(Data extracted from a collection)
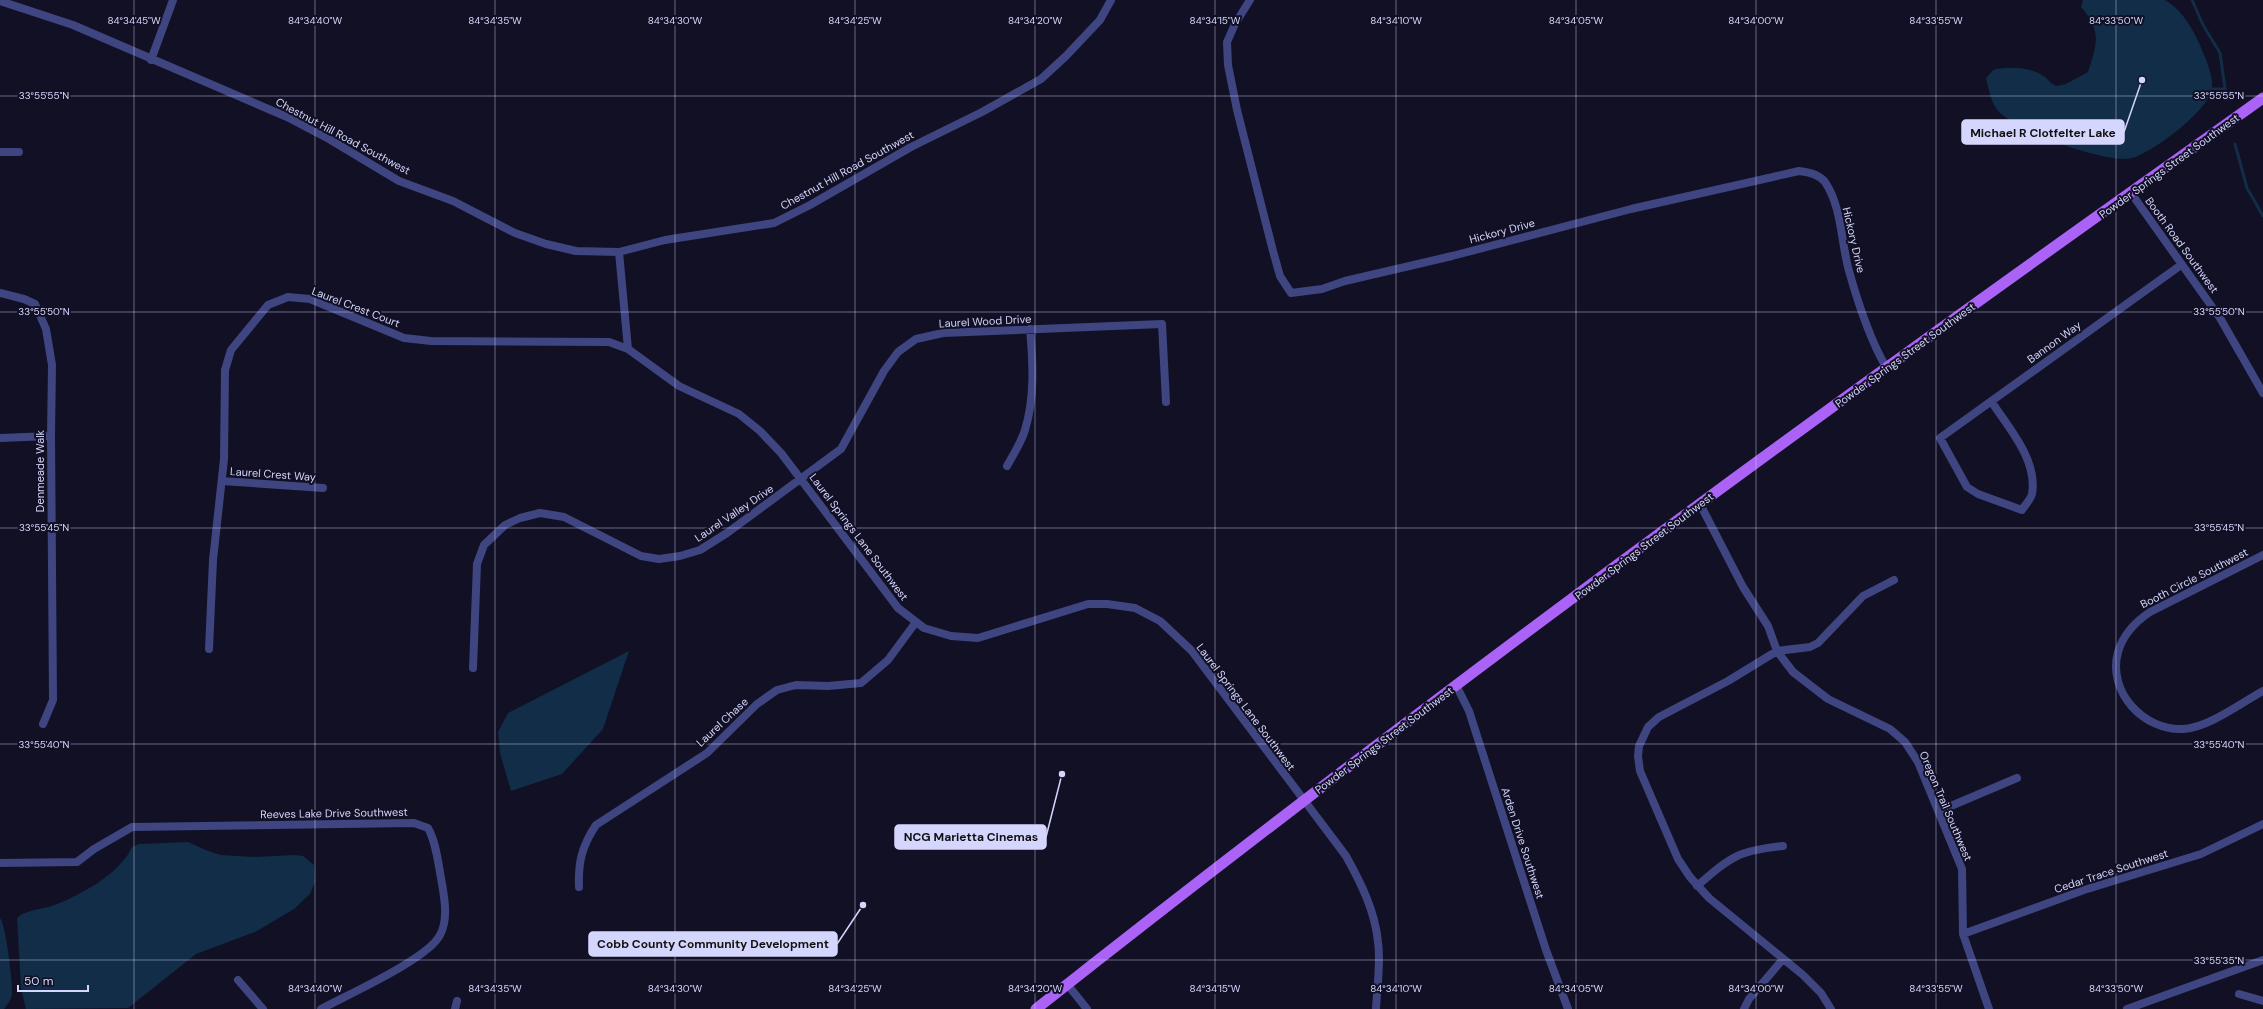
<svg xmlns="http://www.w3.org/2000/svg" width="2263" height="1009" font-family="'DM Sans',sans-serif">
<style>
.water{fill:#112d47}
.lines{fill:none;stroke-linecap:round;stroke-linejoin:round}
.stream{stroke:#112d47;stroke-width:3}
.minor{stroke:#3e4580;stroke-width:8}
.primary{stroke:#aa63f6;stroke-width:11}
.ticks{fill:none;stroke:#d5d6fd;stroke-width:1;stroke-opacity:0.45}
.labels{text-anchor:middle;stroke-width:4;stroke-linejoin:round;paint-order:stroke}
.street-label{font-size:11px;fill:#d5d6fd;stroke:#111024}
.ticks-label{font-size:10px;text-anchor:middle;fill:#d5d6fd;stroke:#111024;stroke-width:4;stroke-linejoin:round;paint-order:stroke}
.leader{fill:none;stroke:#d5d6fd;stroke-width:1.5}
.callout-dot{fill:#d5d6fd;stroke:#111024;stroke-width:1.5}
.callout{fill:#d5d6fd;stroke:#d5d6fd;stroke-width:1.5}
.callout-label{font-size:12px;text-anchor:middle;font-weight:bold;fill:#111}
</style>
<rect width="100%" height="100%" fill="#111024"/>
<path class="water" d="M2083 0H2165C2183 10 2195 32 2202 50 2207 62 2213 75 2212 88 2210 110 2152 153 2132 158 2105 164 2018 131 1999 112 1991 103 1989 90 1986 78L1993 70C2006 66 2030 67 2042 75 2047 78 2050 83 2056 86L2066 84 2088 72C2097 44 2102 31 2081 7Z
M629 651 603 729 562 774 511 791 500 753 498 732 508 713Z
M188 842 208 851 221 855 254 857 295 855 303 856 314 865 315 882 310 894 294 909 257 931 196 954 128 1008 26 1009 21 988 17 918C25 910 42 909 52 906 79 896 120 874 132 847L139 844Z
M0 918C6 924 13 985 12 995 11 1000 7 1005 4 1009H0Z"/>
<g class="lines">
<path class="stream" d="M2192 0 2203 25 2220 53 2225 89
M2212 89H2225L2228 99
M2235 144 2247 188 2263 216"/>
<path class="minor" d="M1250 0 1235 24 1227 42 1228 65 1237 110 1273 251 1280 276 1291 293 1322 289 1345 281 1452 256 1631 209 1799 171C1808 172 1819 174 1825 182 1842 207 1841 243 1849 271 1858 303 1869 338 1886 367
M0 1 73 25 287 117 329 139 399 181 453 201 515 233 546 244 576 251 619 252 665 240 774 223 810 205 911 147 982 112 1041 79 1066 56 1100 20 1111 0
M151 60 173 0
M0 152H19
M2131 193 2220 318 2263 393
M619 252 628 349 679 386 739 414 760 431 781 453 898 608 924 628 951 636 978 638 1088 604H1107L1135 608 1160 621 1192 651 1346 856C1361 883 1375 911 1378 942 1381 963 1377 987 1376 1009
M0 293 24 299 35 304 46 329 52 365 51 436 53 700 43 724
M1991 401C2008 427 2038 460 2032 494 2031 499 2025 505 2022 510L1978 494 1967 487 1940 438 2181 265
M0 438 51 436
M1007 466C1013 455 1021 443 1025 430 1035 397 1033 363 1030 329
M222 481 323 488
M1700 504 1743 587 1768 626 1777 651 1793 672 1828 699 1890 729 1905 742 1918 762 1962 869 1963 934 1989 1009
M2263 555 2150 612C2135 622 2123 635 2118 652 2107 692 2144 731 2183 729 2208 728 2241 703 2263 691
M209 649 213 560 224 459 225 370 231 350 268 305 288 297 310 299 404 338 431 341 609 342 628 349
M473 668 477 564 484 545 505 525 520 518 540 513 564 517 641 556 659 559 680 556 700 550 727 533 841 449 884 371 898 352 916 339 943 333 1162 324 1166 402
M1456 685 1469 711 1546 950 1568 1009
M1939 811 2017 778
M0 863 77 862 94 849 132 827 414 823 428 828C436 842 438 862 441 878 444 895 449 919 440 935 428 959 347 995 321 1009
M1697 886C1732 856 1737 851 1783 846
M579 887C578 862 582 846 596 825L707 753 757 704 777 690 796 685 828 686 861 683 888 660 916 622
M1963 934 2084 890 2201 854 2263 824
M238 980 263 1009
M1067 984 1087 1009
M2239 994 2263 1001
M455 1009 457 1001
M1744 1009 1749 999 1783 959
M1831 1009 1821 993 1803 975 1709 898 1690 877 1678 859 1640 771 1638 756 1639 746 1648 727 1659 717 1728 681 1777 651 1810 647 1818 643 1863 596 1894 580
M2127 1009 2263 960"/>
<path class="primary" d="M1036 1009C1313 790 1596 578 1882 371 2008 279 2136 189 2263 98"/>
</g>
<path class="ticks" d="M134 0V1009M315 0V1009M495 0V1009M675 0V1009M855 0V1009M1035 0V1009M1215 0V1009M1396 0V1009M1576 0V1009M1756 0V1009M1936 0V1009M2116 0V1009M0 96H2263M0 312H2263M0 528H2263M0 744H2263M0 960H2263"/>
<g class="labels">
<g class="street-label">
<text transform="translate(343 136) rotate(28)" y="4">Chestnut Hill Road Southwest</text>
<text transform="translate(2169 166) rotate(-36)" y="4">Powder Springs Street Southwest</text>
<text transform="translate(847 170) rotate(-29)" y="4">Chestnut Hill Road Southwest</text>
<text transform="translate(1502 231) rotate(-15)" y="4">Hickory Drive</text>
<text transform="translate(1854 240) rotate(77)" y="4">Hickory Drive</text>
<text transform="translate(2182 245) rotate(54)" y="4">Booth Road Southwest</text>
<text transform="translate(356 307) rotate(21)" y="4">Laurel Crest Court</text>
<text transform="translate(985 321) rotate(-3)" y="4">Laurel Wood Drive</text>
<text transform="translate(2054 342) rotate(-36)" y="4">Bannon Way</text>
<text transform="translate(1905 355) rotate(-36)" y="4">Powder Springs Street Southwest</text>
<text transform="translate(40 471) rotate(-90)" y="4">Denmeade Walk</text>
<text transform="translate(273 474) rotate(4)" y="4">Laurel Crest Way</text>
<text transform="translate(734 513) rotate(-34)" y="4">Laurel Valley Drive</text>
<text transform="translate(859 537) rotate(53)" y="4">Laurel Springs Lane Southwest</text>
<text transform="translate(1644 546) rotate(-37)" y="4">Powder Springs Street Southwest</text>
<text transform="translate(2194 578) rotate(-27)" y="4">Booth Circle Southwest</text>
<text transform="translate(1246 707) rotate(53)" y="4">Laurel Springs Lane Southwest</text>
<text transform="translate(722 722) rotate(-43)" y="4">Laurel Chase</text>
<text transform="translate(1384 740) rotate(-37)" y="4">Powder Springs Street Southwest</text>
<text transform="translate(1946 806) rotate(67)" y="4">Oregon Trail Southwest</text>
<text transform="translate(334 813) rotate(-1)" y="4">Reeves Lake Drive Southwest</text>
<text transform="translate(1523 843) rotate(72)" y="4">Arden Drive Southwest</text>
<text transform="translate(2111 871) rotate(-18)" y="4">Cedar Trace Southwest</text>
</g>
</g>
<g class="ticks-label">
<text x="134" y="24">84°34'45"W</text>
<text x="315" y="24">84°34'40"W</text>
<text x="495" y="24">84°34'35"W</text>
<text x="675" y="24">84°34'30"W</text>
<text x="855" y="24">84°34'25"W</text>
<text x="1035" y="24">84°34'20"W</text>
<text x="1215" y="24">84°34'15"W</text>
<text x="1396" y="24">84°34'10"W</text>
<text x="1576" y="24">84°34'05"W</text>
<text x="1756" y="24">84°34'00"W</text>
<text x="1936" y="24">84°33'55"W</text>
<text x="2116" y="24">84°33'50"W</text>
<text x="44" y="99">33°55'55"N</text>
<text x="2219" y="99">33°55'55"N</text>
<text x="44" y="315">33°55'50"N</text>
<text x="2219" y="315">33°55'50"N</text>
<text x="44" y="531">33°55'45"N</text>
<text x="2219" y="531">33°55'45"N</text>
<text x="44" y="748">33°55'40"N</text>
<text x="2219" y="748">33°55'40"N</text>
<text x="2219" y="964">33°55'35"N</text>
<text x="315" y="992">84°34'40"W</text>
<text x="495" y="992">84°34'35"W</text>
<text x="675" y="992">84°34'30"W</text>
<text x="855" y="992">84°34'25"W</text>
<text x="1035" y="992">84°34'20"W</text>
<text x="1215" y="992">84°34'15"W</text>
<text x="1396" y="992">84°34'10"W</text>
<text x="1576" y="992">84°34'05"W</text>
<text x="1756" y="992">84°34'00"W</text>
<text x="1936" y="992">84°33'55"W</text>
<text x="2116" y="992">84°33'50"W</text>
</g>
<path class="leader" d="M2142 80L2124 132M1062 774L1046 837M863 905L837 944"/>
<g class="callout-dot">
<circle cx="2142" cy="80" r="4"/>
<circle cx="1062" cy="774" r="4"/>
<circle cx="863" cy="905" r="4"/>
</g>
<g class="callout">
<rect x="1962" y="120" width="162" height="24" rx="4"/>
<rect x="895" y="825" width="151" height="24" rx="4"/>
<rect x="589" y="932" width="248" height="24" rx="4"/>
</g>
<g class="callout-label">
<text x="2043" y="137">Michael R Clotfelter Lake</text>
<text x="971" y="841">NCG Marietta Cinemas</text>
<text x="713" y="948">Cobb County Community Development</text>
</g>
<path d="M18 985v6h70v-6" fill="none" stroke="#d5d6fd" stroke-width="2"/>
<text x="24" y="985" font-size="12" fill="#d5d6fd" stroke="#111024" stroke-width="3" paint-order="stroke">50 m</text>
</svg>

> WHAT THE TASK ASKS
Within the records above, count the lines that contain "linejoin" and give only that number.

> OUTPUT BELOW
3